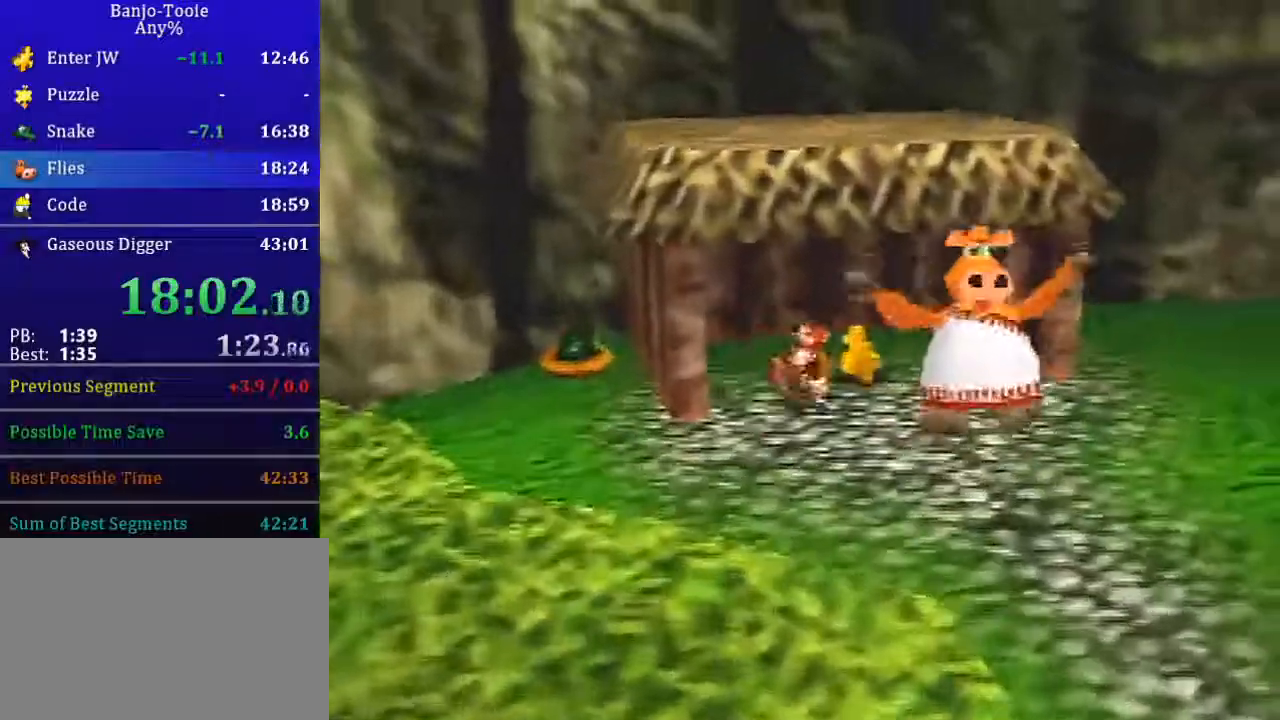
{"buttons": ["A", "Z", "C_RIGHT"], "left_stick": "down-right", "events": [[33, "left_stick", "down-right"], [233, "C_RIGHT", "down"], [267, "A", "down"]]}
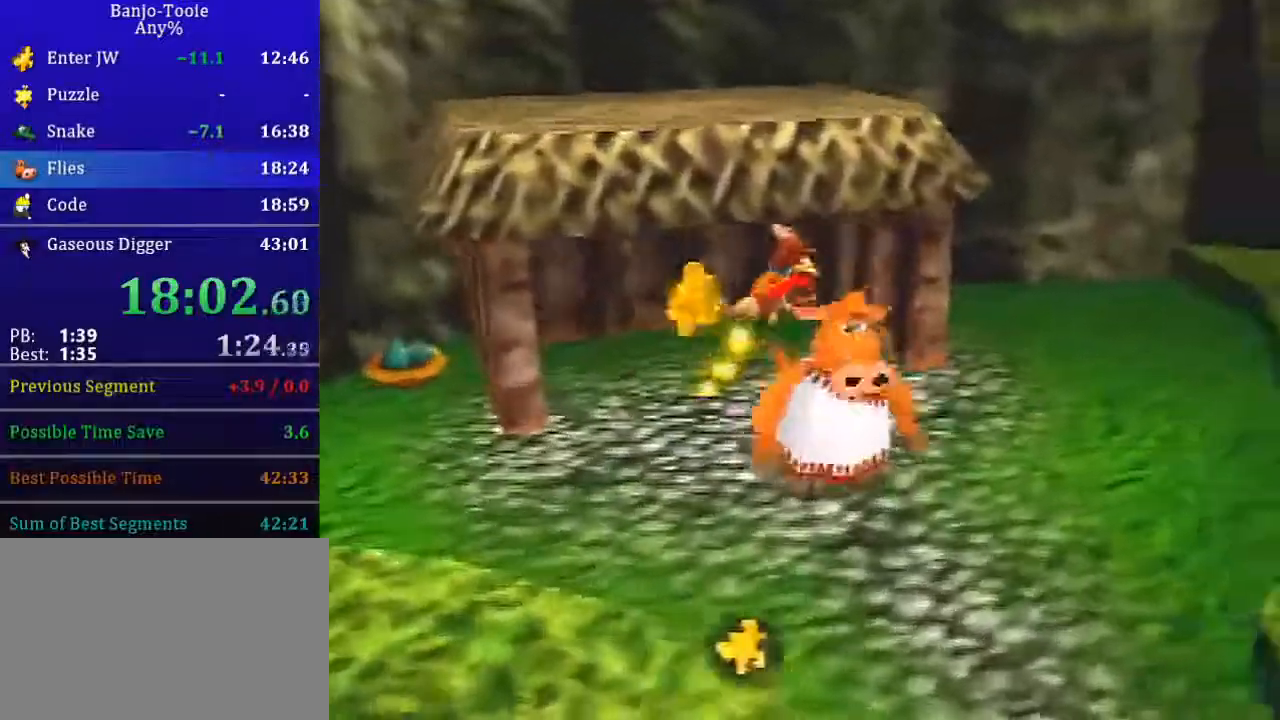
{"buttons": ["A", "Z"], "left_stick": "down", "events": [[34, "left_stick", "down"], [67, "C_RIGHT", "up"], [200, "left_stick", "down-right"], [301, "R1", "down"], [334, "left_stick", "down"], [434, "R1", "up"]]}
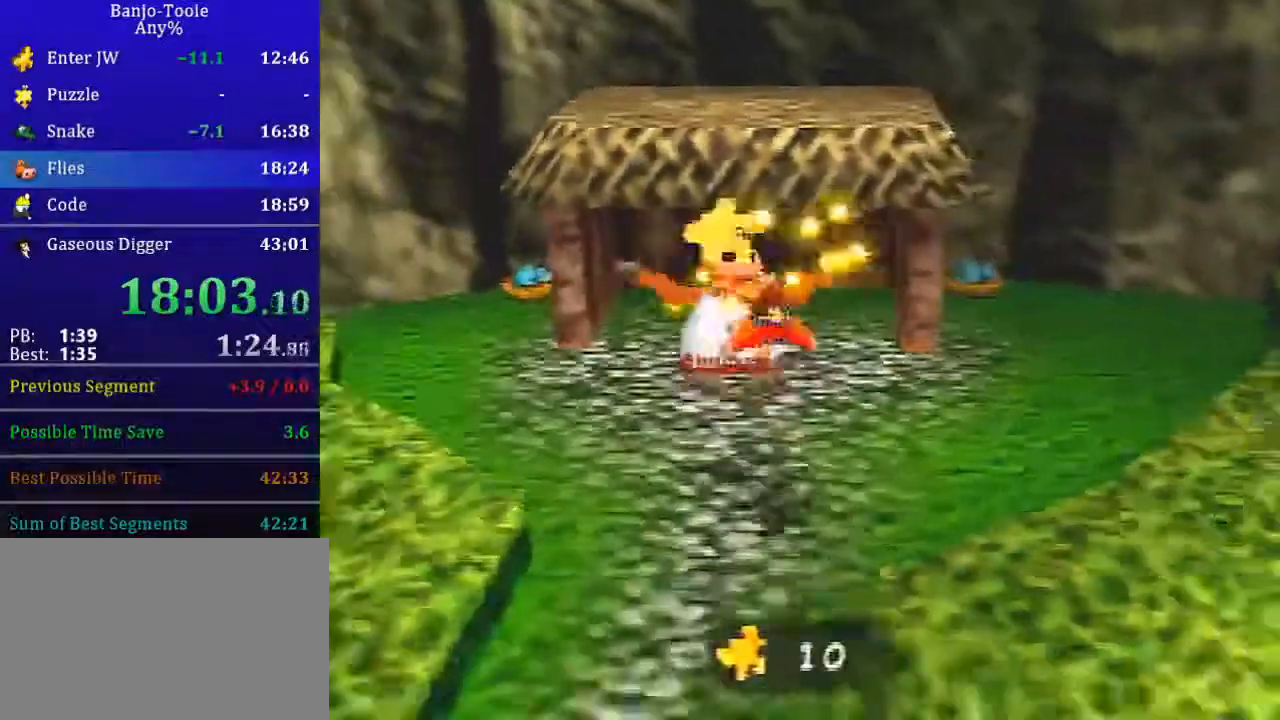
{"buttons": ["Z"], "left_stick": "down", "events": [[33, "A", "up"], [133, "R1", "down"], [200, "R1", "up"], [333, "R1", "down"], [434, "R1", "up"]]}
☆ ☆ ☆ ☆ ☆ ☆ ☆
What is required: Scan the material above for lines holding "right" and copy each of them.

Response:
{"buttons": ["A", "Z", "C_RIGHT"], "left_stick": "down-right", "events": [[33, "left_stick", "down-right"], [233, "C_RIGHT", "down"], [267, "A", "down"]]}
{"buttons": ["A", "Z"], "left_stick": "down", "events": [[34, "left_stick", "down"], [67, "C_RIGHT", "up"], [200, "left_stick", "down-right"], [301, "R1", "down"], [334, "left_stick", "down"], [434, "R1", "up"]]}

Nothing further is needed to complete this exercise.